I stroke the sleeves. They have an almost silky quality, despite being wool. This is a material you can sit in for hours and when you stand up, the creases simply drop out, without leaving a single wrinkle. My fingers caress the finely woven fabric, slowly tracing the edges and seams from the gently sloping shoulders, down the full chest, sweeping into the waist and over the hips.
I choose the rest of my outfit with care, nothing loud to distract from the suit. I pull a pair of boxer briefs up my muscular legs. Not silk or any fancy nonsense, just simple, white cotton jersey. They hug my arse and give support to my heavy cock and gravid bollocks. Fine black socks on my feet. Then a crisp, white poplin shirt, from Harvie & Hudson on Jermyn street. Each arm slides in effortlessly and I fasten the buttons one by one, concealing my dense, swarthy body hair.
I slip the trousers off the hanger, shake them out in front of me and step in. I tuck in my shirt and button up. They are snug and secure, but not tight. Just the right amount of give so I can sit comfortably and still look sleek, no unsightly bulges or bagginess. However, there is a discreet amount of ease on the left side to accommodate my manhood. No belt is necessary, these trousers don't even come with loops. I push my feet into my chestnut coloured, Foster and Son, derby shoes. Skilfully moulded, they fit like a glove. With my shoes on, the trousers are the ideal length. Standing up straight, single breaks form on each leg, just as intended.
I pick a tie from the rack. Plain black silk, not too glossy. Narrow enough to be contemporary, but not so thin as to look like a waiter. I drape it over my neck, small end shorter than wider, then deftly wrap and fold the finespun textile strip into a precise half Windsor knot, turn down the stiff collar and position it dead centre.
I open the watch box with a snap and take a few moments to pay silent homage to my little collection. I don't need to choose, there is only one option for this suit with these shoes. The Jaeger-LeCoultre dress watch slips over my hand and I click closed the deployment clasp on the mahogany alligator strap. I check the time. Twelve and a half minutes past the hour, I need to be making a move. Two silver cufflinks go quickly through the buttonholes in my double cuffs and hold the opposite ends together around my wrists.

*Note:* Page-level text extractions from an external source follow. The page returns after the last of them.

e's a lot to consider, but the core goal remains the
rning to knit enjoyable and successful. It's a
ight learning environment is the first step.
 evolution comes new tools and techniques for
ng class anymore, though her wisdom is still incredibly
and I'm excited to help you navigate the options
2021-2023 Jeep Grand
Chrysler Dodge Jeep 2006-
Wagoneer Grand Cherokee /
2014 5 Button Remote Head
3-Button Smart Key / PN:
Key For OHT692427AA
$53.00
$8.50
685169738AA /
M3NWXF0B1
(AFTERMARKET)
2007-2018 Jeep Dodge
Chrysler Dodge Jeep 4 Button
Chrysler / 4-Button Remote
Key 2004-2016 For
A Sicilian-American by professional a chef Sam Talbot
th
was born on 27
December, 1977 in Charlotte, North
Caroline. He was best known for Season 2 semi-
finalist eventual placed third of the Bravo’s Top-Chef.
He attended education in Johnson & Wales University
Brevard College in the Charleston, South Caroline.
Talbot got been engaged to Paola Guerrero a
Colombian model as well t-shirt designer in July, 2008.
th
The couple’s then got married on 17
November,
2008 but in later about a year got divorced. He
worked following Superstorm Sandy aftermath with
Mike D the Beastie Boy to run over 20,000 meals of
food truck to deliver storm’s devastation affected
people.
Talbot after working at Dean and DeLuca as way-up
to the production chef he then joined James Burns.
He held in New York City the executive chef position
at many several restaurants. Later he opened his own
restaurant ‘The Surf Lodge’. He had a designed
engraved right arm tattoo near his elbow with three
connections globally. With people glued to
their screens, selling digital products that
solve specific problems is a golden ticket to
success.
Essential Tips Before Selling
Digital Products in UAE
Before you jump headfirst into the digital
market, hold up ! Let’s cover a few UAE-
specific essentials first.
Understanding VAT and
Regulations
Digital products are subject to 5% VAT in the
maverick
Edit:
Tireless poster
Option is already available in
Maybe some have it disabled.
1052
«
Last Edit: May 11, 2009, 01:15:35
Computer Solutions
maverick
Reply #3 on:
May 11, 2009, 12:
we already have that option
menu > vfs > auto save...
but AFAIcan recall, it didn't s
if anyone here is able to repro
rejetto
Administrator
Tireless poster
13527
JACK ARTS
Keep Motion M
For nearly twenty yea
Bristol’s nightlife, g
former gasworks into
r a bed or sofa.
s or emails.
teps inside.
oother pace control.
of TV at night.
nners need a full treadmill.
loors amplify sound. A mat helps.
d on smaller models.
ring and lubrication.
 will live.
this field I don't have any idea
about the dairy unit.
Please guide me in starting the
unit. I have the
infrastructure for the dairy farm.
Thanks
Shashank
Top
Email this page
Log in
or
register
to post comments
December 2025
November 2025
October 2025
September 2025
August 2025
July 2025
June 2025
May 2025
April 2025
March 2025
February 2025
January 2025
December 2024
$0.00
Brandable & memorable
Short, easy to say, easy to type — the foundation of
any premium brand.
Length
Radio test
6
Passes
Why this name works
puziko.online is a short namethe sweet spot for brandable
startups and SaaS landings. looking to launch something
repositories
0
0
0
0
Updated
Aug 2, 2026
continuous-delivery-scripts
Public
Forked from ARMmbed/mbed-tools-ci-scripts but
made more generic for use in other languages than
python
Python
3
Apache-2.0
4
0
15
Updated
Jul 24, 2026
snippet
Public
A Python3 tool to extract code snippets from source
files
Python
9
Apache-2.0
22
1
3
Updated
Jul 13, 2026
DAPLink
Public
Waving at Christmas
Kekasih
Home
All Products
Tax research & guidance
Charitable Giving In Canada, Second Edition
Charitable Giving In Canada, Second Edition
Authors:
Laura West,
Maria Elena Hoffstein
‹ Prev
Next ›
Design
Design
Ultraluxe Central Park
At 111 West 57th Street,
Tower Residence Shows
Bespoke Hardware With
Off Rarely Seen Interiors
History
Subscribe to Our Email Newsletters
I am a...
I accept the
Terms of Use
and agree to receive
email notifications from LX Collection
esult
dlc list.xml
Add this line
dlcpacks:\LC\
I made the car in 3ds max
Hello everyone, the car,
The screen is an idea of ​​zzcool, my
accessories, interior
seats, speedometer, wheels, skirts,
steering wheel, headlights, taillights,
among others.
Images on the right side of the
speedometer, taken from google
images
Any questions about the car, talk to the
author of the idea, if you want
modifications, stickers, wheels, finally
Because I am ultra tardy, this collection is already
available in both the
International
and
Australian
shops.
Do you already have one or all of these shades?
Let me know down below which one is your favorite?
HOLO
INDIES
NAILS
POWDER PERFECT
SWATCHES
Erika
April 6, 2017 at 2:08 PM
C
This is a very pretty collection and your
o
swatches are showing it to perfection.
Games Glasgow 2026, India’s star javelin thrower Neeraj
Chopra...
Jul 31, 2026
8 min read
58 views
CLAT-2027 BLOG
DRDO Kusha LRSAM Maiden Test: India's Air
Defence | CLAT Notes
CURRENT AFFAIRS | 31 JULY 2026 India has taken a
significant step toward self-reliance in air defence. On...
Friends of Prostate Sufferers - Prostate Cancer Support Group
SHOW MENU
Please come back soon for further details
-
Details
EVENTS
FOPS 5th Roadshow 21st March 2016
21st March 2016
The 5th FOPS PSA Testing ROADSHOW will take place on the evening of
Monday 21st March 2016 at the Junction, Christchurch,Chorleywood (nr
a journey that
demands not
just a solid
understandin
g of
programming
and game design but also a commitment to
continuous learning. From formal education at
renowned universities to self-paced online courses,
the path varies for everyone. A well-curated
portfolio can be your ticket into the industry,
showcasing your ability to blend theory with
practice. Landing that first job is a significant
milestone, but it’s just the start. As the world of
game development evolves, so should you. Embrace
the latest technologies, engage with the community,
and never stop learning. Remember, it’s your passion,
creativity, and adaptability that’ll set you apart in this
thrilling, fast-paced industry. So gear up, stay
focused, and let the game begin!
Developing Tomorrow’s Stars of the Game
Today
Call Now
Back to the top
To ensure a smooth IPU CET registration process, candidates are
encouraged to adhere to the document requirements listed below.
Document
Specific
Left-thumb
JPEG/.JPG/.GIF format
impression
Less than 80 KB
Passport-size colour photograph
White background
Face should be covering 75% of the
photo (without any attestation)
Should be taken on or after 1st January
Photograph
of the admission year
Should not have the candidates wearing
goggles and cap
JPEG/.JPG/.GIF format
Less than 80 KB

Now for the coat. Colloquially known as a jacket, but as they say on Savile Row, jackets are for potatoes. The interior hides the one splash of colour, a tasteful pale blue lining. In with my arms, over my broad, round shoulders and across my 44 inch chest. A light tug on the lapels and it's in place. The artfully tailored garment envelopes my body, hugging my torso in all the right places, while still allowing me to bend, move and flex with ease. A silk handkerchief is stuffed into the top pocket. White, to match the shirt.
I turn my body left and right in the full length mirror, taking in the complete look. This suit doesn't just fit, it flatters my form and accentuates my manly physique. The angled pockets slim my waist and the cut even adds inches to my height. It exudes refinement and sophistication with its understated elegance. I look, I feel and I smell, phenomenal. I'm ready to leave.
The weather is slightly cool, but not cold enough to necessitate an overcoat. I slip a few essentials into my pockets. Door keys, credit card, cigarette case. I descend the stairs, step out onto the chilly London street and pull the door to, behind me. A brisk breeze whips past. I feel it on my freshly shaven face and head, but not on my body. I will be warm enough tonight.
I raise my arm and a shiny black taxi, with glowing orange beacon, pulls up beside me.
"The Savoy Hotel," I say through the open window.